Differences in the usage of "bore", etc., between American and U.K. English

I think that in the Brideshead Revisited era, and particularly among the upper classes, “bore” had gained a wider sense something akin to “no fun”, which would encapsulate dullness and predictability but also being disturbing or aggravating or otherwise forcing people to deal with something they didn’t want to deal with.

Because if you were upper class in that era, fun was the whole point. You didn’t have to work, politics was run in your interest by people you knew who did find it fun, there was an army of servants to shield you from material reality. It was - or should be - tea parties, tennis, the Season, huntin’, shootin’, balls, house parties - whatever you fancied as long as it was diverting.

Anything that breaks up that idyll is “a bore”. Whether that’s someone actually being dull, or bringing down the mood of the party with a big rant, or pater being beastly about one’s allowance - all of these could be “a bore” because all of them disturbed the charming tenor of one’s days.

I would agree in the case of anyone who, when drunk, trots out the same anecdotes, jokes, or complaints every time.
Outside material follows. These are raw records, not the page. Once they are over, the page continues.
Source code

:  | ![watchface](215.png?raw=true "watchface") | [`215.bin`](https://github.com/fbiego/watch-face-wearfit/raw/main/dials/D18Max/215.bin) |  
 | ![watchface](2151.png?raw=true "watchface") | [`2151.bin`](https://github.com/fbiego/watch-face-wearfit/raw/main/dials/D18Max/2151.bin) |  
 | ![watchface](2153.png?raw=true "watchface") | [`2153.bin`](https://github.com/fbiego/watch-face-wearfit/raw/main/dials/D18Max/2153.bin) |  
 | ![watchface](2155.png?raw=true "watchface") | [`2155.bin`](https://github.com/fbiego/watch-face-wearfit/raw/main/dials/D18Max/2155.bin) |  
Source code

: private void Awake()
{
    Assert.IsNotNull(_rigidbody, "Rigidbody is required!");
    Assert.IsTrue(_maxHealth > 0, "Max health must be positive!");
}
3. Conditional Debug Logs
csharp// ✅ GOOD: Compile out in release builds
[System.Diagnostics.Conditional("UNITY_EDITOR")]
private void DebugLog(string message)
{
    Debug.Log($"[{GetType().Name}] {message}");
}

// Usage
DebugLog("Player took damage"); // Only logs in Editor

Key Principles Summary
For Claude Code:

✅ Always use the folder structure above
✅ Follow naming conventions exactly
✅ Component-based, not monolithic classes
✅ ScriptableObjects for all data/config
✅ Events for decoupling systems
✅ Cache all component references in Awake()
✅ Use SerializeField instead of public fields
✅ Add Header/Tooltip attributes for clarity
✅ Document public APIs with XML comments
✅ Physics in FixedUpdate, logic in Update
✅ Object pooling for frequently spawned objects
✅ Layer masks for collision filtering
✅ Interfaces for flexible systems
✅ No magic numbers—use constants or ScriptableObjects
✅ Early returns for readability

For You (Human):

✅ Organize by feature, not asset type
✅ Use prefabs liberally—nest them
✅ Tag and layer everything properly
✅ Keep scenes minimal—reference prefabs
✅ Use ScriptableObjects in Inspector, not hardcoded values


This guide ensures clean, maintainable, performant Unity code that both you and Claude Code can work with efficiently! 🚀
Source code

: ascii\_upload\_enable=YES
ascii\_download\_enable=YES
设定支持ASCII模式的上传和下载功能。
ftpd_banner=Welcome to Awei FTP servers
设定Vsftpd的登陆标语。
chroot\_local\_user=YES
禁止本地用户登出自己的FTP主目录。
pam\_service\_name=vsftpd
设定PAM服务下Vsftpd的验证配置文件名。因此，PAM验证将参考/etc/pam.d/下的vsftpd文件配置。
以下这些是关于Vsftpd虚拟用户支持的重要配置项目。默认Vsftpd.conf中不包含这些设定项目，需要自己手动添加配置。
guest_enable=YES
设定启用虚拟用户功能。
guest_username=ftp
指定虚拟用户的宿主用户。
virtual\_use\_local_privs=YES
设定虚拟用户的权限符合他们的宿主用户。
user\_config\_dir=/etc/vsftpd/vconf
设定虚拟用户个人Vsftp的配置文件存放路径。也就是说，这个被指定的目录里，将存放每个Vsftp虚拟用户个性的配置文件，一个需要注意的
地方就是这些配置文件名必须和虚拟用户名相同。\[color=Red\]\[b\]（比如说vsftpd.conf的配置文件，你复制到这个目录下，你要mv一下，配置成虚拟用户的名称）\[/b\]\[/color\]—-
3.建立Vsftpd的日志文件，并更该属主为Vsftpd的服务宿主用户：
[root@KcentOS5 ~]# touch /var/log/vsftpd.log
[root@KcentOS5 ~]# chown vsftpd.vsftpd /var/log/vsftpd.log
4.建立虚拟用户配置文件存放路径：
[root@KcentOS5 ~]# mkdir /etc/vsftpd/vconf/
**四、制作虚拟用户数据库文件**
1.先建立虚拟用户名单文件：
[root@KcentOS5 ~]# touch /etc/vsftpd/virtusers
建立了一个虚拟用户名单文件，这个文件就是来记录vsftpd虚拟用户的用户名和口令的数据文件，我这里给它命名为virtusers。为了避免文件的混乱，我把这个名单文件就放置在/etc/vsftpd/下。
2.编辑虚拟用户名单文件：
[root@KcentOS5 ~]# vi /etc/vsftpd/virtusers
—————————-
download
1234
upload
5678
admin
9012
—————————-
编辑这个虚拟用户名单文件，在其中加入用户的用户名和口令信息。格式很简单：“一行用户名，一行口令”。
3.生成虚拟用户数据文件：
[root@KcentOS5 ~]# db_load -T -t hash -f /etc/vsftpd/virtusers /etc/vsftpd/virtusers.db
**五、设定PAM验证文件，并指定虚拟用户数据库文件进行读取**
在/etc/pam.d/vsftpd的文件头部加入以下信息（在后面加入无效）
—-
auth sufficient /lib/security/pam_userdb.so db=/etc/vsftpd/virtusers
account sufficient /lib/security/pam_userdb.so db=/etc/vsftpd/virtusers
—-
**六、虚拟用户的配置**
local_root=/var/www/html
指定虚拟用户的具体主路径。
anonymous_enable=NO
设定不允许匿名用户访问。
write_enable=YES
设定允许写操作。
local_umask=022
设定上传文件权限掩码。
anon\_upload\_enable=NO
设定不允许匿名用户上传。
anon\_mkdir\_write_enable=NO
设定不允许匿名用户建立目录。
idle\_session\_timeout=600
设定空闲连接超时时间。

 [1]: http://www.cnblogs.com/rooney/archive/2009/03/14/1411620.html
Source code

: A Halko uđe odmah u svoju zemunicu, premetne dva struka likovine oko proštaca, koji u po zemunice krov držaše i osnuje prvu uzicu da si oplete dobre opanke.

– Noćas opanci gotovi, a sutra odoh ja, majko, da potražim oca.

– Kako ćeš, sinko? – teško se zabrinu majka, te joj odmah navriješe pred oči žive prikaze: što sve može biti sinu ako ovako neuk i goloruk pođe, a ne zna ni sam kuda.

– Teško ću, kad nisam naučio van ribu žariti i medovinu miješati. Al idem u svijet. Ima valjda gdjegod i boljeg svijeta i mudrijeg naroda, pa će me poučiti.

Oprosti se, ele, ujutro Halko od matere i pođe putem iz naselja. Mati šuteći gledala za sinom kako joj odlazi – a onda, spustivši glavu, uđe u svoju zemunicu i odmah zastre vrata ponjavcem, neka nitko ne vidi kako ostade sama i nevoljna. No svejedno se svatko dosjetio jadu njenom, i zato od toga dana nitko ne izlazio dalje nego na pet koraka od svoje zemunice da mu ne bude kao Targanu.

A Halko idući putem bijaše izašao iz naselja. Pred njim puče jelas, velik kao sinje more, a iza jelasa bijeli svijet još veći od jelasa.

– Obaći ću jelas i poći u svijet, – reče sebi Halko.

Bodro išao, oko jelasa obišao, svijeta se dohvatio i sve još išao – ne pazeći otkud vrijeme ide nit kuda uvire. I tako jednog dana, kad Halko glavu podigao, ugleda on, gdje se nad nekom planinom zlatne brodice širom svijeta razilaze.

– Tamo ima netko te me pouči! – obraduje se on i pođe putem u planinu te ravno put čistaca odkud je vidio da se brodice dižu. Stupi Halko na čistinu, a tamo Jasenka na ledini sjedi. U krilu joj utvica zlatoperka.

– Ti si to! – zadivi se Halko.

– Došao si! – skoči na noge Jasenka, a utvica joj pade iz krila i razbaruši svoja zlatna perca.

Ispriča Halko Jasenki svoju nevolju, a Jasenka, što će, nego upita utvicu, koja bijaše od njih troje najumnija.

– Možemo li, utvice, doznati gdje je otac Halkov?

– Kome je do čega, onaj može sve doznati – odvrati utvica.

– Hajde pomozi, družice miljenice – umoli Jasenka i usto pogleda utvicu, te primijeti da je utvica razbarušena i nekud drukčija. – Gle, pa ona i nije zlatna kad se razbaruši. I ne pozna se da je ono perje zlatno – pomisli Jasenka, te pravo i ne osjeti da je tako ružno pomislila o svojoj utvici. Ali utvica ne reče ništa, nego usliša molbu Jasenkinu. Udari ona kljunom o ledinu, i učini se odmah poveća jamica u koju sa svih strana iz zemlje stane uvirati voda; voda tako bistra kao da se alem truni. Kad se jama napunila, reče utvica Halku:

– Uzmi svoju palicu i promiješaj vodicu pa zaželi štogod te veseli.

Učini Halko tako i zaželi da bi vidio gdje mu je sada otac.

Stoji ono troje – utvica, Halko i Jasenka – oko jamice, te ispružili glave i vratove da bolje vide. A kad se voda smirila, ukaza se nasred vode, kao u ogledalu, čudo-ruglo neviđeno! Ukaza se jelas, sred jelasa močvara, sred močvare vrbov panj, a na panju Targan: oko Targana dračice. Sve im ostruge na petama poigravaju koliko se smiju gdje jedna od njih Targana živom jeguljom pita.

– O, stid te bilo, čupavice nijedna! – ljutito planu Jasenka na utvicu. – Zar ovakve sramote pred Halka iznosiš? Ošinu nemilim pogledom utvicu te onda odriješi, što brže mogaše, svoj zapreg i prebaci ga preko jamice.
Then they’re being repetitive, which is obviously boring.

I think it might also be a way of tailoring an insult. If you say someone is annoying, you’re admitting they got to you. If they are annoying, but you describe it as boring, you’re sort of putting them down in two ways at once.

Yeah, I tend to equate the posh-ish British usage of “bore” approximately with the colloquial American usage of “pain in the ass”.

Similarly, pBu “clever” ~= cAu “smartass”, and Bu “brilliant” ~= cAu “wonderful”.